CVE-2026-42055: NGINX gRPC Heap Overflow Hits Ingress NGINX (2026)
How oversized headers in NGINX's HTTP/2 and gRPC proxy path corrupt worker memory and crash retired Ingress NGINX deployments

On June 17, 2026, F5 disclosed CVE-2026-42055, a critical heap-based buffer overflow (CWE-122) in NGINX's HTTP/2 and gRPC proxy modules. F5, the CNA, scores it 9.2 Critical on CVSS v4 (CVSS:4.0/AV:N/AC:H/AT:P/PR:N/UI:N/VC:H/VI:H/VA:H/SC:N/SI:N/SA:N) and 8.1 High on CVSS v3.1 (CVSS:3.1/AV:N/AC:H/PR:N/UI:N/S:U/C:H/I:H/A:H). A remote, unauthenticated attacker can send oversized headers while NGINX is building an upstream request, corrupting worker-process memory and crashing it. It affects nginx Open Source 1.13.10 through 1.31.1 (and NGINX Plus R33 through 37.0.1), fixed upstream in 1.31.2 mainline and 1.30.3 stable. If you run end-of-life Ingress NGINX, that fix does not reach you on its own.
Running end-of-life Ingress NGINX? See NES for Ingress NGINX.
What is CVE-2026-42055?
CVE-2026-42055 is a heap-based buffer overflow (CWE-122) in two NGINX modules that proxy HTTP/2 to an upstream: ngx_http_proxy_v2_module and ngx_http_grpc_module. When NGINX constructs the upstream request, an attacker who can place oversized headers on that request can overflow a buffer in the worker process heap. The worker process is the part of NGINX that actually handles connections, so corrupting its memory is not a cosmetic bug. It crashes the process that is serving live traffic.

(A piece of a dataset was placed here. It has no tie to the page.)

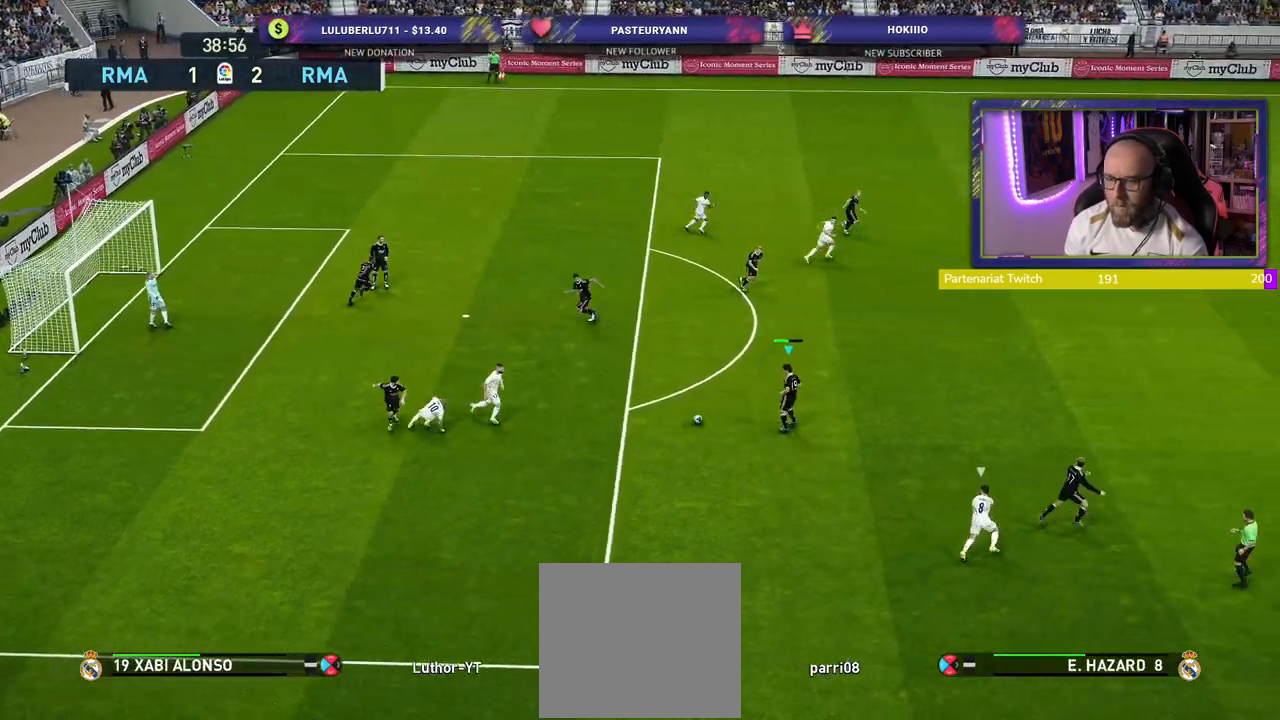
{"buttons": [], "left_stick": "up-right", "right_stick": "center", "events": []}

This is not a generic "send a big header and NGINX falls over" issue. It only fires when a specific, non-default proxy configuration is in place, which is exactly why the triage below matters before you panic or shrug.
Am I affected? A fast triage
"We run nginx" is not the answer to this one. CVE-2026-42055 needs four things to line up. Walk these in order. If any one of them is false, this specific bug does not apply to you (though CVE-2026-48142 below might).
- Which version? You are in range if you are on nginx Open Source 1.13.10 through 1.31.1, or NGINX Plus R33 through 37.0.1. The HeroDevs Ingress NGINX fork sits in this window on the gRPC path.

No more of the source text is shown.